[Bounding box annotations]
========================
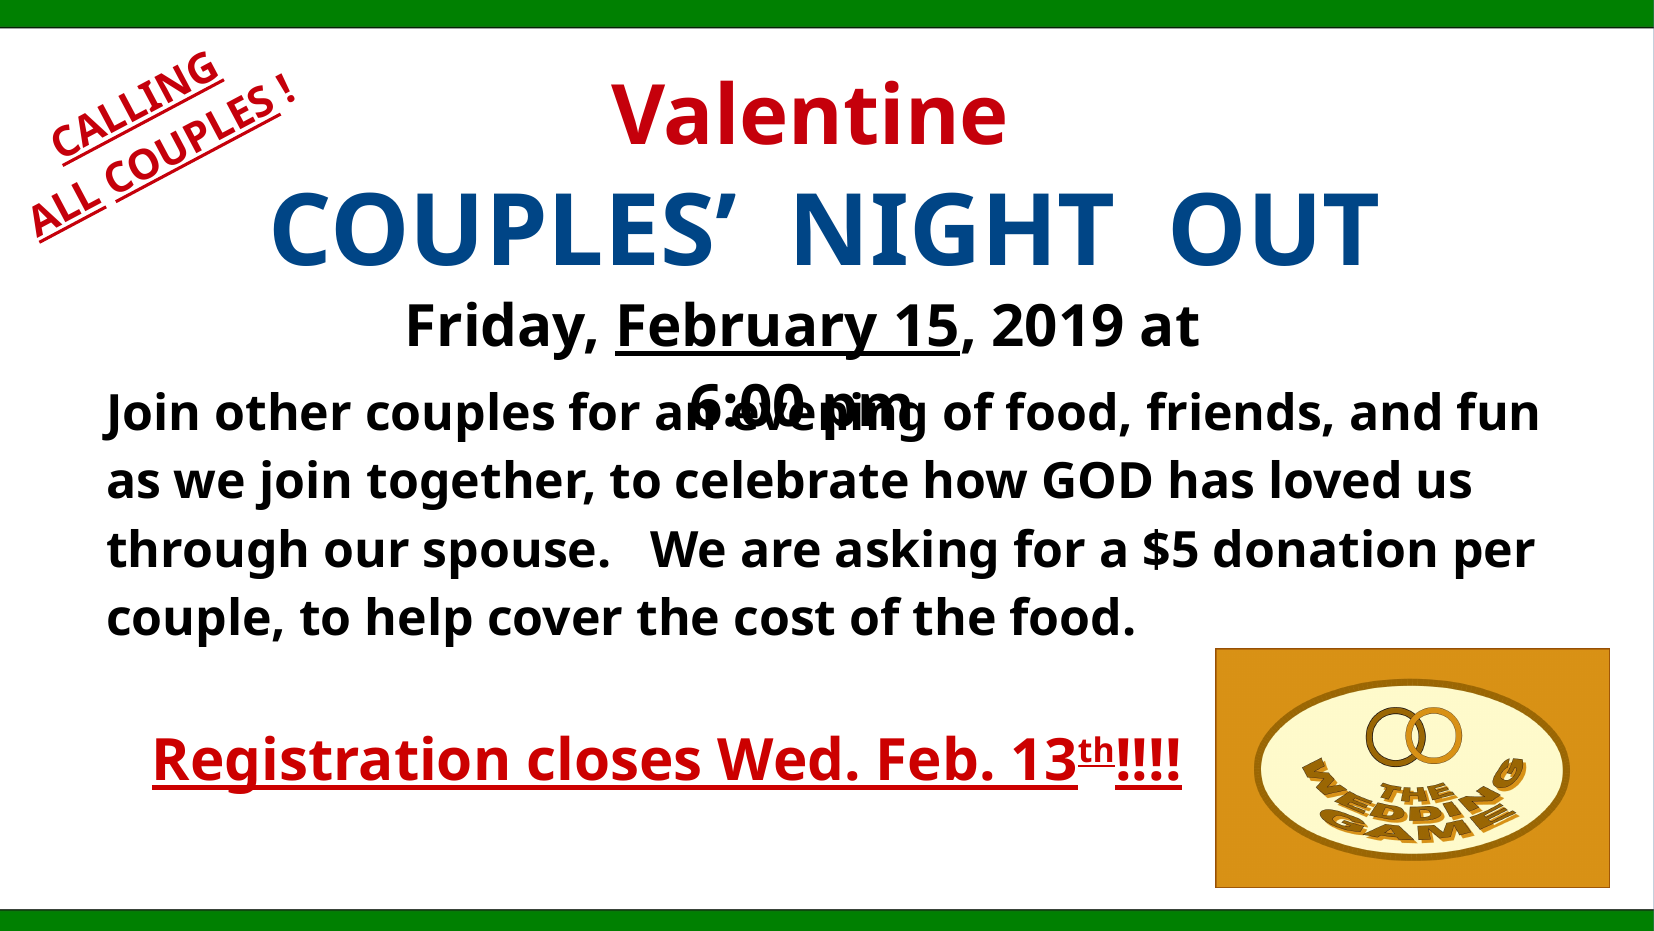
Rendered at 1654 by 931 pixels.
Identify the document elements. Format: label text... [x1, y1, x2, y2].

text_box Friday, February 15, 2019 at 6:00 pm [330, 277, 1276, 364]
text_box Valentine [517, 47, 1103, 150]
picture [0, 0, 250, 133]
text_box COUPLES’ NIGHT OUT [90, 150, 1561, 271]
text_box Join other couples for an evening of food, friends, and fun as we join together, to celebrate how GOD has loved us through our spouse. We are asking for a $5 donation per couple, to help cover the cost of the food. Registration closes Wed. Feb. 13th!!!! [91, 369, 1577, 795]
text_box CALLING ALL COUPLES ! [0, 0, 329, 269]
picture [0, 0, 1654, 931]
========================
● Work required: Please copy out the material above word for word, leaving out the pictures.

● Complete answer:
Rendered at 1654 by 931 pixels.
Identify the document elements. Format: label text... [x1, y1, x2, y2].

text_box Friday, February 15, 2019 at 6:00 pm [330, 277, 1276, 364]
text_box Valentine [517, 47, 1103, 150]
picture [0, 0, 250, 133]
text_box COUPLES’ NIGHT OUT [90, 150, 1561, 271]
text_box Join other couples for an evening of food, friends, and fun as we join together, to celebrate how GOD has loved us through our spouse. We are asking for a $5 donation per couple, to help cover the cost of the food. Registration closes Wed. Feb. 13th!!!! [91, 369, 1577, 795]
text_box CALLING ALL COUPLES ! [0, 0, 329, 269]
picture [0, 0, 1654, 931]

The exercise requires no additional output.